§ **Passage shown**:
▼▼▼
An example of a natural prosodic stress pattern is that described for French above; stress is placed on the final syllable of a string of words (or if that is a schwa, the next-to-final syllable). A similar pattern has been claimed for English (see Levels of stress above): the traditional distinction between (lexical) primary and secondary stress is replaced partly by a prosodic rule stating that the final stressed syllable in a phrase is given additional stress. (A word spoken alone becomes such a phrase, hence such prosodic stress may appear to be lexical if the pronunciation of words is analyzed in a standalone context rather than within phrases.)
Another type of prosodic stress pattern is quantity sensitivity – in some languages additional stress tends to be placed on syllables that are longer (moraically heavy).
Prosodic stress is also often used pragmatically to emphasize (focus attention on) particular words or the ideas associated with them. Doing this can change or clarify the meaning of a sentence; for example:
I didn't take the test yesterday. (Somebody else did.)
▲▲▲
§ **Actions to take**:
1. Answer these questions using the passage on prosodic stress:
(a) In French, on which syllable of a string of words is stress placed when that syllable is not a schwa?
(b) In languages with quantity sensitivity, which syllables tend to receive additional stress?
(c) What does pragmatic use of prosodic stress emphasize?
2. Carry on the passage on prosodic stress from the point where it ends.

(Dataset excerpts)
▼▼▼
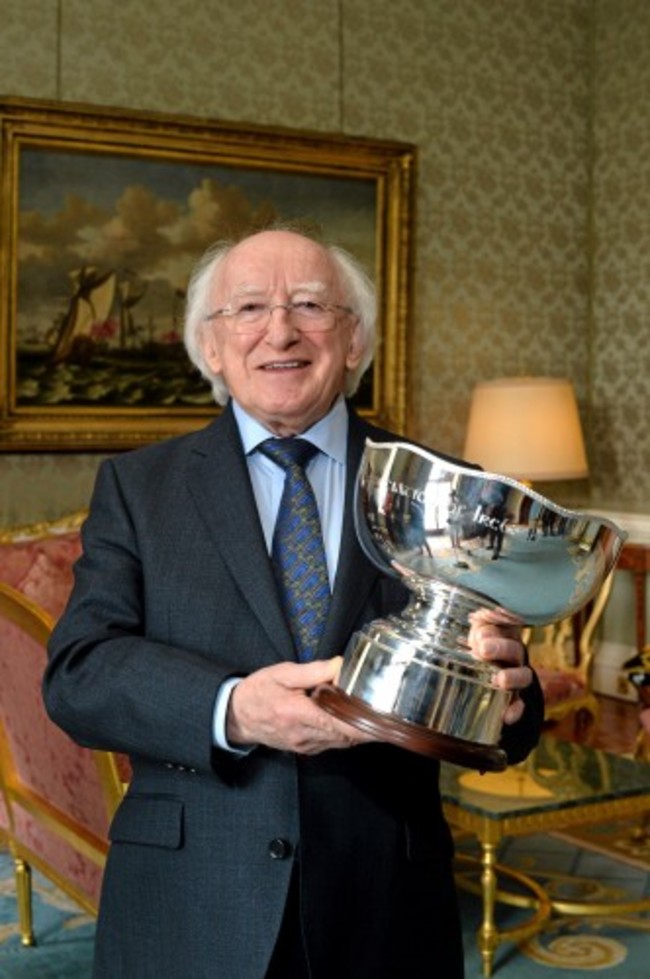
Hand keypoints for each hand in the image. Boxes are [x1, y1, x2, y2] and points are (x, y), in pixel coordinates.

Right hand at [226, 656, 374, 754]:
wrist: (236, 716)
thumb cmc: (258, 692)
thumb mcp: (282, 673)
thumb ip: (313, 671)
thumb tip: (340, 665)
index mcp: (297, 713)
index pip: (337, 723)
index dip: (363, 724)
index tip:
▲▲▲
§ **Outputs for the tasks**:
1.
(a) The final syllable.
(b) Syllables that are longer (moraically heavy).
(c) Particular words or the ideas associated with them.

2.
I didn't take the test yesterday. (I did not take it.)
I didn't take the test yesterday. (I did something else with it.)
I didn't take the test yesterday. (I took a different one.)
I didn't take the test yesterday. (I took something else.)
I didn't take the test yesterday. (I took it some other day.)
In English, stress is most dramatically realized on focused or accented words. For instance, consider the dialogue
- "Is it brunch tomorrow?"
- "No, it's dinner tomorrow."
In it, the stress-related acoustic differences between the syllables of "tomorrow" would be small compared to the differences between the syllables of "dinner", the emphasized word. In these emphasized words, stressed syllables such as "din" in "dinner" are louder and longer.[3][4][5] They may also have a different fundamental frequency, or other properties.
Stress and vowel reduction
In many languages, such as Russian and English, vowel reduction may occur when a vowel changes from a stressed to an unstressed position. In English, unstressed vowels may reduce to schwa-like vowels, though the details vary with dialect (see Stress and vowel reduction in English). The effect may be dependent on lexical stress (for example, the unstressed first syllable of the word photographer contains a schwa, whereas the stressed first syllable of photograph does not), or on prosodic stress (for example, the word of is pronounced with a schwa when it is unstressed within a sentence, but not when it is stressed.
Most languages, such as Finnish and the mainstream dialects of Spanish, do not have unstressed vowel reduction; in these languages vowels in unstressed syllables have nearly the same quality as those in stressed syllables.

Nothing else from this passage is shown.